La rédaction proposée pour l’article L. 5411–6–1 du code du travail est pour le moins très inquiétante dans la mesure où la formation du demandeur d’emploi est non plus un droit, mais une simple possibilité, matérialisée par les mots « le cas échéant ».
Deux lectures sont possibles, monsieur le secrétaire d'État.
Première lecture possible, l’expression « le cas échéant » signifierait que, s’il en fait la demande, le salarié privé d’emploi peut bénéficier d’un projet de formation. Si tel est le cas, je dois dire que la rédaction proposée est malvenue et qu’elle crée une ambiguïté qui desservira les demandeurs d’emploi. Il aurait été alors plus logique de recourir à une autre formulation, qui aurait pu être la suivante : « Si le demandeur d’emploi en fait la demande ».
Seconde lecture possible – et c’est ce que nous redoutons –, la formation ne serait qu’une option dont le déclenchement serait incertain, en quelque sorte conditionné par l’on ne sait quels facteurs.

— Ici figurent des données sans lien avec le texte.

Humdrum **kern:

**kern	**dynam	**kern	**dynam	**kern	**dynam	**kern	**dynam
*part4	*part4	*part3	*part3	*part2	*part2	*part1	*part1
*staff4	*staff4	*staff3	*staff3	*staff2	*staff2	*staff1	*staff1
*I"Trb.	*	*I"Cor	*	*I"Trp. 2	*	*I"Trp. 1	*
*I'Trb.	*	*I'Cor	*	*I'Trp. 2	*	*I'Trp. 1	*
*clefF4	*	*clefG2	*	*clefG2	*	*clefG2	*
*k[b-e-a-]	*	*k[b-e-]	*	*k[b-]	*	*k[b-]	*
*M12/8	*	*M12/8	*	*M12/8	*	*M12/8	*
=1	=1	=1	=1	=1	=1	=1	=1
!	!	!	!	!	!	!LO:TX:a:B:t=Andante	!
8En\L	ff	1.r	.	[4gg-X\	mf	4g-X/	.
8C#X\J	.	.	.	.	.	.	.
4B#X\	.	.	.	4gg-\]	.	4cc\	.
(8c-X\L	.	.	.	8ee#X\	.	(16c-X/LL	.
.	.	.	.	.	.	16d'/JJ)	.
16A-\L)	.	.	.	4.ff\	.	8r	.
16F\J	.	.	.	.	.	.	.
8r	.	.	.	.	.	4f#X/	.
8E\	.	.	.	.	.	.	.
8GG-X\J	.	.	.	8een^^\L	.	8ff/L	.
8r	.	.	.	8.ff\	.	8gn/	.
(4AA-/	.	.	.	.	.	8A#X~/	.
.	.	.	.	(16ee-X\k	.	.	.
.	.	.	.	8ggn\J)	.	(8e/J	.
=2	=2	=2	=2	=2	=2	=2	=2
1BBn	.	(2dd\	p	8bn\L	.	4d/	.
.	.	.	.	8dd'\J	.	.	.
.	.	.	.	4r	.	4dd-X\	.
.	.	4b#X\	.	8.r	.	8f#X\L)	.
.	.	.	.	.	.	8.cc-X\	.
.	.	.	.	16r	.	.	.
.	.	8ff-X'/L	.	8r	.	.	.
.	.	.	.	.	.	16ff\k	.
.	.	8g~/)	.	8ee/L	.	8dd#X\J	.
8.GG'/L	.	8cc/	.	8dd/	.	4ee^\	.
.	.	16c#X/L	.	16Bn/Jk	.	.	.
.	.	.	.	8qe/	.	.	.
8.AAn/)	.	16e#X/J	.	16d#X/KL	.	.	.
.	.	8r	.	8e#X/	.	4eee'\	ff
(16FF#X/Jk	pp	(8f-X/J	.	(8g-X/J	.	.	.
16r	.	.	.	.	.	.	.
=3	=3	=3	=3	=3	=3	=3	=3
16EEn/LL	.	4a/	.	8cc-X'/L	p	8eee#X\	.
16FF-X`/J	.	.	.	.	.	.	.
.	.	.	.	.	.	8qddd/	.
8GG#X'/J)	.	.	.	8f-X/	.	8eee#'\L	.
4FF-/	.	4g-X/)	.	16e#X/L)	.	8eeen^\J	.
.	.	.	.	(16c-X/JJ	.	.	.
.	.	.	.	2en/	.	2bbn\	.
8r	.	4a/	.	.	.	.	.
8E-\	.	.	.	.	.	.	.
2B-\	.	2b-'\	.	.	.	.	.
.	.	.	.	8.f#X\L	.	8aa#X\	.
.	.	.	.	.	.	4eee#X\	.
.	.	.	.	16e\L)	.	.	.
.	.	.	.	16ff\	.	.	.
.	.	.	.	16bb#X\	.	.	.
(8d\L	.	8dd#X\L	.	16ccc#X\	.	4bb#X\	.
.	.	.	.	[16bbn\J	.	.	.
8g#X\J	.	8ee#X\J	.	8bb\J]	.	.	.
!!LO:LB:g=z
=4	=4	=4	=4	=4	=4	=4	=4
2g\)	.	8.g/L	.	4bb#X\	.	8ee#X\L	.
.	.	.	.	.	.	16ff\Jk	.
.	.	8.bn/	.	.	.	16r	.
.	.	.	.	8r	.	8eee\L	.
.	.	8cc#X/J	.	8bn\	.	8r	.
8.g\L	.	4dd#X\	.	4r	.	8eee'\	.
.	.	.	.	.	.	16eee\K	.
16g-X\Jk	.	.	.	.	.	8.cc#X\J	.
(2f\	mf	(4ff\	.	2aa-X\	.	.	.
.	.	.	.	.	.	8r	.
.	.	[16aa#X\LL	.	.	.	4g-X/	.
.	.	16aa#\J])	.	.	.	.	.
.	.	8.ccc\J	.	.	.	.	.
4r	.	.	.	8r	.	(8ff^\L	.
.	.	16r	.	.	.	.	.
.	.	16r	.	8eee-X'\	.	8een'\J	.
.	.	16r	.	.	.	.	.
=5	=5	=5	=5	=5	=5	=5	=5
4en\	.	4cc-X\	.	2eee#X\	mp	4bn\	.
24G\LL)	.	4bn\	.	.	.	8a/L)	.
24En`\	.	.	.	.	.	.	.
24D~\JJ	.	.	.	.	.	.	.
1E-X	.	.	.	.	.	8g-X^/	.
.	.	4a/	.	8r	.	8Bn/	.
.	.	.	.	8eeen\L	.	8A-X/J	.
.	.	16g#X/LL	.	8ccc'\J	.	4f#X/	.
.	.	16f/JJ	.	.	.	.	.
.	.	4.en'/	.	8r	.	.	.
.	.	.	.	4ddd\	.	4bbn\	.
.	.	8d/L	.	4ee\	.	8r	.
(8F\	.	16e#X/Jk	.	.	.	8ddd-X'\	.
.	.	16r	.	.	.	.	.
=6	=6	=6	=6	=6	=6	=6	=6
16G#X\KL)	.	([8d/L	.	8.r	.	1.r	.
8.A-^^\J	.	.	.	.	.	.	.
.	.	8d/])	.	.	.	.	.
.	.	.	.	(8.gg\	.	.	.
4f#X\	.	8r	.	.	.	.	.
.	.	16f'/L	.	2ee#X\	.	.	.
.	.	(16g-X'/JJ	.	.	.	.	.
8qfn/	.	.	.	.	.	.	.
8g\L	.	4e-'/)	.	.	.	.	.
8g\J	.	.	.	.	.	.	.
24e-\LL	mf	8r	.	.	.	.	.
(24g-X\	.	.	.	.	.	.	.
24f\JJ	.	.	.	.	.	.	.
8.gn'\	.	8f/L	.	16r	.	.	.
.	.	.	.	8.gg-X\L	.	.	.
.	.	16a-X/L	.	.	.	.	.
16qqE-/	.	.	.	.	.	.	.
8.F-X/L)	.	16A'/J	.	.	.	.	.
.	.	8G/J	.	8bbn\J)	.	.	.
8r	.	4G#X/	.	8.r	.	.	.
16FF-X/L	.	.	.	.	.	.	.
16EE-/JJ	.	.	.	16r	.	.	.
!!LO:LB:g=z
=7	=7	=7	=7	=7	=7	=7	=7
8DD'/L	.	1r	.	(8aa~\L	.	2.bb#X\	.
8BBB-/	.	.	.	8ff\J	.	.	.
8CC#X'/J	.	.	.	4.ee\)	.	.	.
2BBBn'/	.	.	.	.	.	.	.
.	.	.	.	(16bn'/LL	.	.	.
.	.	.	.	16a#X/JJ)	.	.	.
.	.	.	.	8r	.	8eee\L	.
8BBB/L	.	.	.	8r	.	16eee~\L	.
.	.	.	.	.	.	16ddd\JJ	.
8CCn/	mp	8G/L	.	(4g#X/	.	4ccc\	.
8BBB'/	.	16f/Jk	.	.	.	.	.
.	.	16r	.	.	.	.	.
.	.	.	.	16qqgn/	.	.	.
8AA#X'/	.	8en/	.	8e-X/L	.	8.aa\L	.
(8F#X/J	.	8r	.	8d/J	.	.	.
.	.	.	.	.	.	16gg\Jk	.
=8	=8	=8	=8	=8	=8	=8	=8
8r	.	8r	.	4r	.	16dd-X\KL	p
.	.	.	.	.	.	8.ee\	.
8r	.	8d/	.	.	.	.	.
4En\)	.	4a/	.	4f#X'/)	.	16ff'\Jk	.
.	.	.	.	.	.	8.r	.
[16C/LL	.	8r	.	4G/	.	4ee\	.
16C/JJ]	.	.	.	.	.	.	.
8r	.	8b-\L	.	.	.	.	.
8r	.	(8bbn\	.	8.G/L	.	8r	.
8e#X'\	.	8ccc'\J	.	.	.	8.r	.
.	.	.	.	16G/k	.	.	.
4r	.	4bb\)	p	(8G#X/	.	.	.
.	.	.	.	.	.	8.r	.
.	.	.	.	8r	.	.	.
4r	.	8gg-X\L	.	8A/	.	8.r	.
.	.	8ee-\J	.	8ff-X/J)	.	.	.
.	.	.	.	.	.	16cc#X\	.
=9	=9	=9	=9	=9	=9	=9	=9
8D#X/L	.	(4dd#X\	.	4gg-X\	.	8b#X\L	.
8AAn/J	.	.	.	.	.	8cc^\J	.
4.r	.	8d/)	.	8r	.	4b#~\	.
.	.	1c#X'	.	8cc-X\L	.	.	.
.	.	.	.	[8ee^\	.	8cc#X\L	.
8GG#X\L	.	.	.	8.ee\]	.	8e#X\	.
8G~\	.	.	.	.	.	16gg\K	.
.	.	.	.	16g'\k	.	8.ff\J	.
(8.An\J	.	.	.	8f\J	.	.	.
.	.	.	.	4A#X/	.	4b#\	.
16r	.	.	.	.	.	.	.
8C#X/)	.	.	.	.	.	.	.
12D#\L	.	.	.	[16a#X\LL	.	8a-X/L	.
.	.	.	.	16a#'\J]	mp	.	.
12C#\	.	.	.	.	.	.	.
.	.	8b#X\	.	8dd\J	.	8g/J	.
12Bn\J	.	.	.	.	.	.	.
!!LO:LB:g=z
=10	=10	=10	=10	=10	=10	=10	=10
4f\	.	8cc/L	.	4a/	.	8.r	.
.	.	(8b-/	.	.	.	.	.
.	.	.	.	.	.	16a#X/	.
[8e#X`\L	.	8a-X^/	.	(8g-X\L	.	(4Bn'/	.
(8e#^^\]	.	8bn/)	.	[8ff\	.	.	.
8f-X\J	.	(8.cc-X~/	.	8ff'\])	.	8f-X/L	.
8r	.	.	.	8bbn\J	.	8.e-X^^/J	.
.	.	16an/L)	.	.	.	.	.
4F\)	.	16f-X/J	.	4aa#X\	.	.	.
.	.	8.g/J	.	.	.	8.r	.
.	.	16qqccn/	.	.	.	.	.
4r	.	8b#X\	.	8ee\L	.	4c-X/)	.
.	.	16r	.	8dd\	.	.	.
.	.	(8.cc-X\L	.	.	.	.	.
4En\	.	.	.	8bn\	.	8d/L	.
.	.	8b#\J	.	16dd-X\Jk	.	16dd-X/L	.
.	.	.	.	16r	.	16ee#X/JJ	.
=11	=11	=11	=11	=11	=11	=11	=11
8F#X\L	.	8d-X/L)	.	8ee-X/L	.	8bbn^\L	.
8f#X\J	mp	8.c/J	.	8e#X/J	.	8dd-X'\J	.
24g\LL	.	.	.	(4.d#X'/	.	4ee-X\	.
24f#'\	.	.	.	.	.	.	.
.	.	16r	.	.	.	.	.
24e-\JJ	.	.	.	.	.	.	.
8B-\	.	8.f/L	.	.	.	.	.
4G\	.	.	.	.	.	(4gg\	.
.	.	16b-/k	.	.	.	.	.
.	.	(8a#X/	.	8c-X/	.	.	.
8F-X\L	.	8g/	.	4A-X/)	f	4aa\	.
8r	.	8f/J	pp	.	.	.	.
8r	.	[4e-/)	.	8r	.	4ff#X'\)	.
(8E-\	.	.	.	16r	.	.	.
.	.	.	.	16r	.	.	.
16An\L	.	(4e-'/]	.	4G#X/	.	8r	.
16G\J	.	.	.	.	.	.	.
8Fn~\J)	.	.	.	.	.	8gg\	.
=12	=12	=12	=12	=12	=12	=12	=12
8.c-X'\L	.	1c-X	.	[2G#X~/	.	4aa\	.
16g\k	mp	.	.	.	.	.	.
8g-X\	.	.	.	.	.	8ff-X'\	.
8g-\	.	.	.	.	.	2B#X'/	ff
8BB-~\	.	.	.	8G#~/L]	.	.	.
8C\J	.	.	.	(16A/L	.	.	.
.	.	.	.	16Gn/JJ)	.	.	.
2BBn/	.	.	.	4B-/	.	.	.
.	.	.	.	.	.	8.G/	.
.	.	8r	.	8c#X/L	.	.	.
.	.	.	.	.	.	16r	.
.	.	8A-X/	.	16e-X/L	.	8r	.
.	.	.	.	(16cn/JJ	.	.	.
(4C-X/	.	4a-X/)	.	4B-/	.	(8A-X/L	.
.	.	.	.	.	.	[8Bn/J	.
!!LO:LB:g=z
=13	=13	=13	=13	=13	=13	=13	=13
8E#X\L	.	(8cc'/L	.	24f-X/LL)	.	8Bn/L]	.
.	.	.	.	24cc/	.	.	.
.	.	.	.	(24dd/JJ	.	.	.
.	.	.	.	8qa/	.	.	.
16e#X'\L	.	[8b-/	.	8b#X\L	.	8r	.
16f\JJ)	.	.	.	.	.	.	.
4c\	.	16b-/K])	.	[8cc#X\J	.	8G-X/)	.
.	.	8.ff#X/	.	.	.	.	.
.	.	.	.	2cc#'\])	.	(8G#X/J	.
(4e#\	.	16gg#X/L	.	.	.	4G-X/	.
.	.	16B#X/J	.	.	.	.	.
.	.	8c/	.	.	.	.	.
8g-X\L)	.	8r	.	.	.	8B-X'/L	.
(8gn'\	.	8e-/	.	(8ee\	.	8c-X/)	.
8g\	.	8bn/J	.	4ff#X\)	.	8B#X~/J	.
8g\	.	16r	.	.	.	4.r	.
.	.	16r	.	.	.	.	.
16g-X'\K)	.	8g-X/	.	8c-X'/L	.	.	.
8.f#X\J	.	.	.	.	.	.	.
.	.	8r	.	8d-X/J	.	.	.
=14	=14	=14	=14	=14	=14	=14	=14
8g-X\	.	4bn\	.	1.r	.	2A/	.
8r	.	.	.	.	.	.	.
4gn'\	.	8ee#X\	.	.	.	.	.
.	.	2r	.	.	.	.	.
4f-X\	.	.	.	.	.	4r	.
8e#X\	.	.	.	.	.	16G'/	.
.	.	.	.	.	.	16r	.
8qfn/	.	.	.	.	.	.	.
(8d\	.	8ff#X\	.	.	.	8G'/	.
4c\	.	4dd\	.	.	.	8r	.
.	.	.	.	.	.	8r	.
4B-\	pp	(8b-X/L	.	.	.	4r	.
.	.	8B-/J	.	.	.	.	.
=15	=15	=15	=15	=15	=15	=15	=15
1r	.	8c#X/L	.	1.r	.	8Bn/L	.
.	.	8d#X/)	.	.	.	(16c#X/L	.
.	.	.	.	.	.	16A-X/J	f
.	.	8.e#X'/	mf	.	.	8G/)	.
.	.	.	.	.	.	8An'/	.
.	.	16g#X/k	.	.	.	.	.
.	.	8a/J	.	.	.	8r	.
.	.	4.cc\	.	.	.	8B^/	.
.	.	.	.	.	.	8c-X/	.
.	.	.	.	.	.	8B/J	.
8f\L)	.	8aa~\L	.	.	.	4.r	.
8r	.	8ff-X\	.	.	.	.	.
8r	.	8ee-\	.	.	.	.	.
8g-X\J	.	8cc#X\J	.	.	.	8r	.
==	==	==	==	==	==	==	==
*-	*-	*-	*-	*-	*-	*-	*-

On avait pourtant cru comprendre, à la lecture de ce projet de loi, que ce dernier visait à garantir aux demandeurs d’emploi certains droits. Vous en conviendrez, la formation professionnelle devrait être l’un de ceux-ci. Chacun des orateurs qui se sont succédé à la tribune lors de la discussion générale l’a dit : la formation est un droit pour les demandeurs d’emploi.
Or, depuis quelques mois, le Gouvernement et sa majorité ne cessent d’attaquer la formation professionnelle, à l’exemple de MM. Carle et Seillier, qui la mettent quelque peu à mal dans leur rapport.
Certes, je partage l’analyse, à laquelle tous se sont livrés, selon laquelle la formation professionnelle ne bénéficie pas à l’ensemble des salariés, particulièrement aux ouvriers et à celles et à ceux qui en auraient le plus besoin. Trop souvent, elle est considérée par le patronat comme un coût pour l’entreprise plutôt que comme un investissement.
Raisonner ainsi, c’est faire fi du besoin proprement humain de progresser, mais aussi des besoins structurels d’évolution des entreprises.
Le monde change, les techniques évoluent. Comment pourrait-il en être autrement ?
Il faut donc que les employeurs conçoivent la formation professionnelle comme un outil de développement et de perfection, plus que comme une charge. Mais cela est rarement le cas, et l’inversion tragique de la répartition entre capital et investissement ne manque pas d’affecter la formation professionnelle.
Le Gouvernement tire donc toutes les conséquences des critiques formulées par le MEDEF à cet égard et impose aujourd’hui aux demandeurs d’emploi ce qu’il compte exiger demain de l’ensemble des travailleurs. C’est en quelque sorte un ballon d’essai, à ceci près que, ce faisant, vous jouez contre votre camp.
Nous savons pertinemment que le Gouvernement se désengagera de toute sa responsabilité, et cela aura pour conséquence de s’en remettre aux négociations de branches, rompant ainsi avec le principe de solidarité et d’égalité de tous les travailleurs. Vous aurez alors tout loisir, comme pour les 35 heures, de jouer l’opposition des salariés entre eux : diviser, pour mieux régner !
Mais derrière tout cela se cache une obsession : en finir enfin et durablement avec l’obligation qui pèse aujourd’hui sur les employeurs de participer à la formation des salariés. Votre proposition d’instituer des droits mutables ou portatifs aurait pu être un avantage. Elle se révèle en fait comme une étape de plus dans la responsabilisation des employeurs qui entendent bien en profiter pour diminuer considérablement leur participation financière.
Je tiens à renouveler notre opposition au transfert des personnels de l’AFPA vers la nouvelle institution, véritable prélude à un démantèlement de l’Agence.
Pour toutes ces raisons, nous vous invitons à voter notre amendement.